= Beginning of Section =

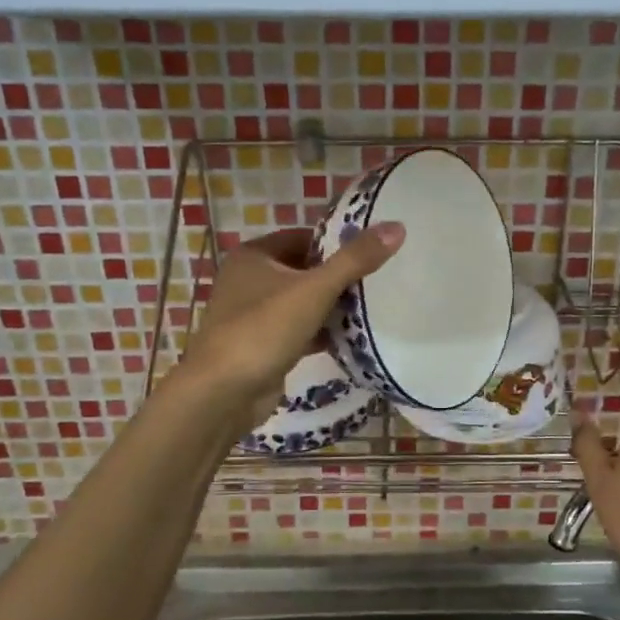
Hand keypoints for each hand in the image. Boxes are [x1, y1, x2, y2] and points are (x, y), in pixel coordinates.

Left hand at [176, 223, 403, 427]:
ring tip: (371, 308)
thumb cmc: (264, 329)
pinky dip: (321, 334)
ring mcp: (254, 316)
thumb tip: (397, 226)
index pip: (303, 237)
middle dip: (337, 278)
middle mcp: (249, 281)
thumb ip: (355, 260)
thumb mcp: (314, 289)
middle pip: (304, 270)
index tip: (371, 252)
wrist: (223, 393)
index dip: (336, 243)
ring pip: (302, 303)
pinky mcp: (262, 347)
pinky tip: (351, 339)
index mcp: (254, 256)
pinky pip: (299, 332)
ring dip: (331, 307)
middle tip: (377, 281)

= End of Section =

- _Task item_
With the pictures removed, repeat the listing above exactly as it stands.

- _Written response_
Hand keypoints for each hand in the image. Boxes are [x1, y1, x2, y2] and points are (x, y), in pixel coordinates.

Left hand at [176, 223, 403, 427]:
ring tip: (371, 308)
thumb cmc: (264, 329)
pinky dip: (321, 334)
ring mcp: (254, 316)
thumb tip: (397, 226)
index pip: (303, 237)
middle dip: (337, 278)
middle mcp: (249, 281)
thumb ip: (355, 260)
thumb mcp: (314, 289)
middle pip: (304, 270)
index tip: (371, 252)
wrist: (223, 393)
index dip: (336, 243)
ring pip: (302, 303)
pinky mcp: (262, 347)
pinky tip: (351, 339)
index mcp: (254, 256)
pinky pip: (299, 332)
ring dip: (331, 307)
middle tip: (377, 281)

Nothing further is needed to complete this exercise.